Industry players believe that the key to the success of steel products lies in demand. However, both Taiwanese and international steel companies have been unable to meet orders for several months, making it difficult for prices to continue rising. Moreover, it may not be easy for downstream buyers to pursue higher procurement prices in the short term, as Taiwan Steel has just announced its third-quarter wire rod prices.
According to local Chinese news analysis, the recent recovery in the Chinese steel market can be attributed to two factors. Firstly, Chinese Premier Li Keqiang expressed confidence in driving the Chinese economy in the medium to long term during a recent speech. He also emphasized that the second-quarter economic growth rate is expected to surpass that of the first quarter, with a projected economic growth target of 5% for 2023.
The second factor is related to China’s real estate policies. Restrictive property purchase policies have been gradually relaxed in some third and fourth-tier cities in China. Local steel market analysts predict that first and second-tier cities may follow suit in loosening real estate policies, thereby stimulating domestic steel demand.

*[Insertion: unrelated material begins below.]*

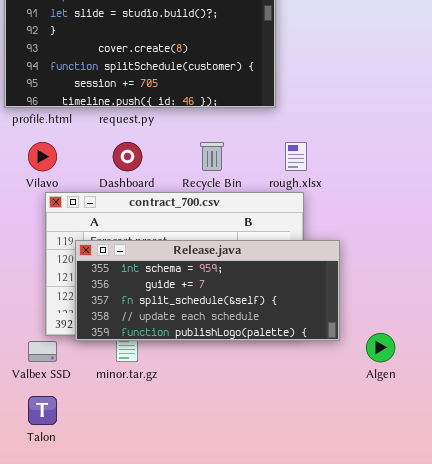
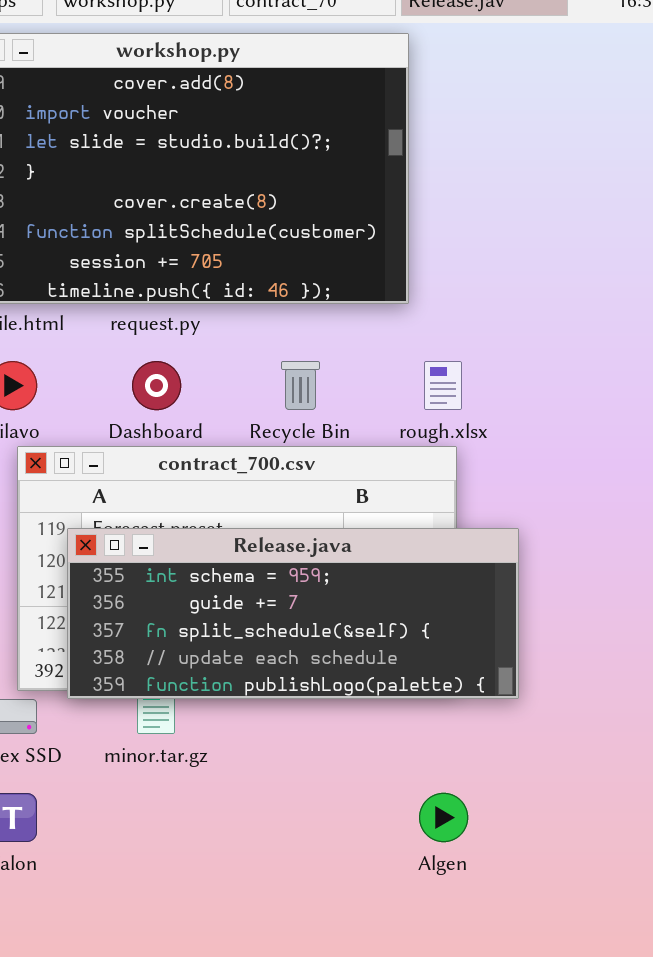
Algen: [366,333,395,362] -> [419,793,468,842], moved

Overall, there are signs of improved market sentiment locally, but the overall trend of increasing demand has not yet been reflected. This is evident in the relatively conservative spot prices despite the high surge in Chinese futures prices. From the perspective of steel mills, the rapid price increase at this stage does not help with demand, primarily due to the insufficient global economic recovery momentum. This year is considered a buyer’s market, and steel mills can only wait for demand to rebound while proceeding cautiously.
The Taiwanese market is also concerned that if Chinese steel mills reduce production capacity and slow down, it may lead to a significant overflow of low-priced steel products, which would be even more detrimental to the international market. It is hoped that local steel mills will carefully evaluate the situation before deciding on any increase in production capacity.